2011/9/13 周振兴 <orczhou@stripped>:
> Hi all
> Thanks, Mark. Here are more details and my test data.
> 2011/9/14 MARK CALLAGHAN <mdcallag@stripped>
>>
>> I think you should describe this in more detail for others to be
>> interested. What you have done is very interesting, but also not
>> trivial for us to understand.
>
> In MySQL-5.5 the semi-sync code is something like this:
> original semi-sync
> binlog_prepare (do nothing)
> innodb_prepare
> ...
> binlog_commit
> innobase_commit
> WAITING FOR THE SLAVE
> Now rpl_semi_sync_master_wait_before_commit=1
> binlog_prepare (do nothing)
> innodb_prepare
> ...
> binlog_commit
> WAITING FOR THE SLAVE
> innobase_commit
Without looking at 5.5 code "WAITING FOR THE SLAVE" is done while that
connection holds prepare_commit_mutex so all commits are blocked until
the wait ends.

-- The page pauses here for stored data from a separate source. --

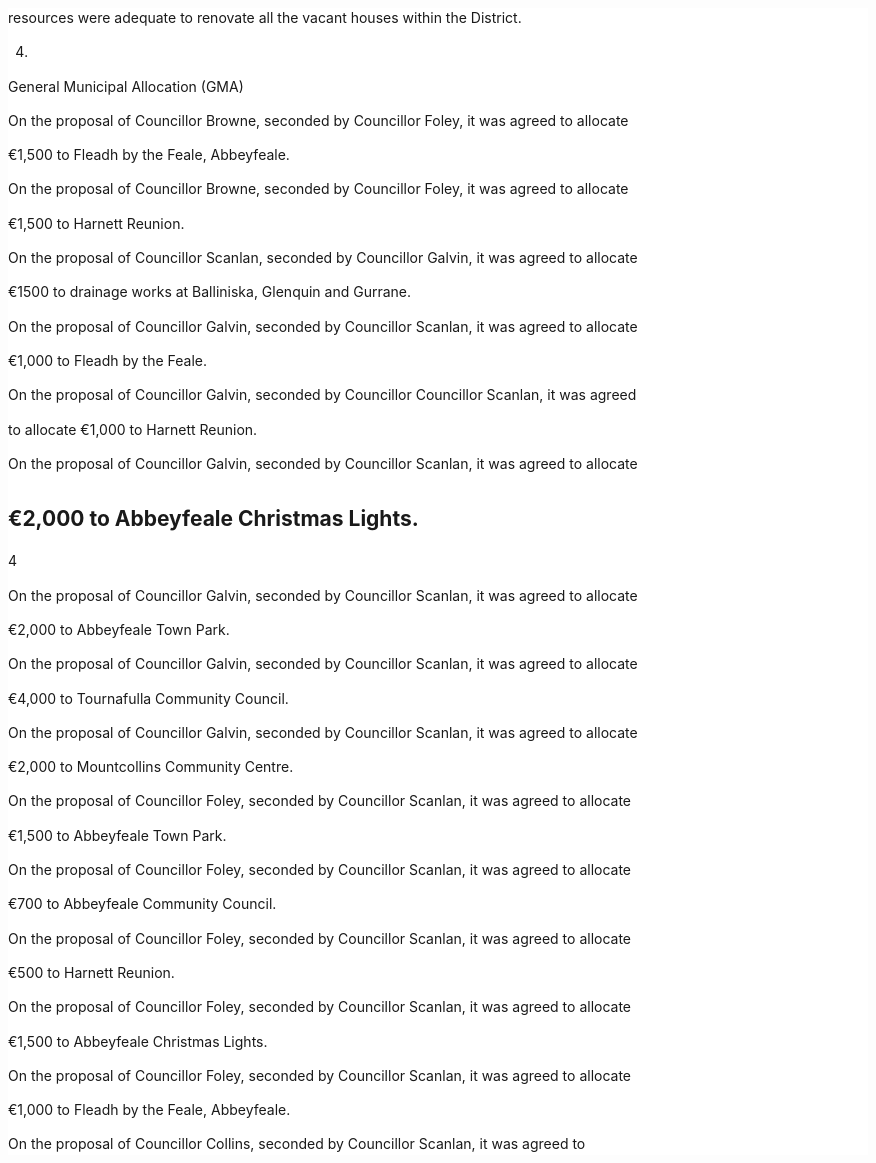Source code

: resources were adequate to renovate all the vacant houses within the District.

4.

General Municipal Allocation (GMA)

On the proposal of Councillor Browne, seconded by Councillor Foley, it was agreed to allocate

€1,500 to Fleadh by the Feale, Abbeyfeale.

On the proposal of Councillor Browne, seconded by Councillor Foley, it was agreed to allocate

€1,500 to Harnett Reunion.

On the proposal of Councillor Scanlan, seconded by Councillor Galvin, it was agreed to allocate

€1500 to drainage works at Balliniska, Glenquin and Gurrane.

On the proposal of Councillor Galvin, seconded by Councillor Scanlan, it was agreed to allocate

€1,000 to Fleadh by the Feale.

On the proposal of Councillor Galvin, seconded by Councillor Councillor Scanlan, it was agreed

to allocate €1,000 to Harnett Reunion.

On the proposal of Councillor Galvin, seconded by Councillor Scanlan, it was agreed to allocate

€2,000 to Abbeyfeale Christmas Lights.
---
4

On the proposal of Councillor Galvin, seconded by Councillor Scanlan, it was agreed to allocate

€2,000 to Abbeyfeale Town Park.

On the proposal of Councillor Galvin, seconded by Councillor Scanlan, it was agreed to allocate

€4,000 to Tournafulla Community Council.

On the proposal of Councillor Galvin, seconded by Councillor Scanlan, it was agreed to allocate

€2,000 to Mountcollins Community Centre.

On the proposal of Councillor Foley, seconded by Councillor Scanlan, it was agreed to allocate

€1,500 to Abbeyfeale Town Park.

On the proposal of Councillor Foley, seconded by Councillor Scanlan, it was agreed to allocate

€700 to Abbeyfeale Community Council.

On the proposal of Councillor Foley, seconded by Councillor Scanlan, it was agreed to allocate

€500 to Harnett Reunion.

On the proposal of Councillor Foley, seconded by Councillor Scanlan, it was agreed to allocate

€1,500 to Abbeyfeale Christmas Lights.

On the proposal of Councillor Foley, seconded by Councillor Scanlan, it was agreed to allocate

€1,000 to Fleadh by the Feale, Abbeyfeale.

On the proposal of Councillor Collins, seconded by Councillor Scanlan, it was agreed to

From looking at your performance number I assume you
have tested this on a system with a real (5 milliseconds or greater)
fsync latency. Assuming that the binlog fsync takes 10ms and the
average wait time for a slave to ack is 1ms, then your change won't do
much to limit throughput. But on a system with HW RAID or SSD/flash
then fsync latency is much lower and your change will reduce
performance by much more. The overhead from this will be also much
larger on versions of MySQL that use group commit for InnoDB+binlog
(which is in MariaDB, Percona and the Facebook patch).
I am not trying to criticize your work. I think is great work and hope
you present this at one of the community conferences. But can you make
the overhead of this low for systems with a fast fsync? When fsync is
fast and the workload has few concurrent transactions there isn't much
that can be done to avoid the overhead. But for workloads with a lot
of concurrency and on a MySQL variant that supports group commit it
might be possible to minimize the overhead from this.
--
Mark Callaghan
mdcallag@stripped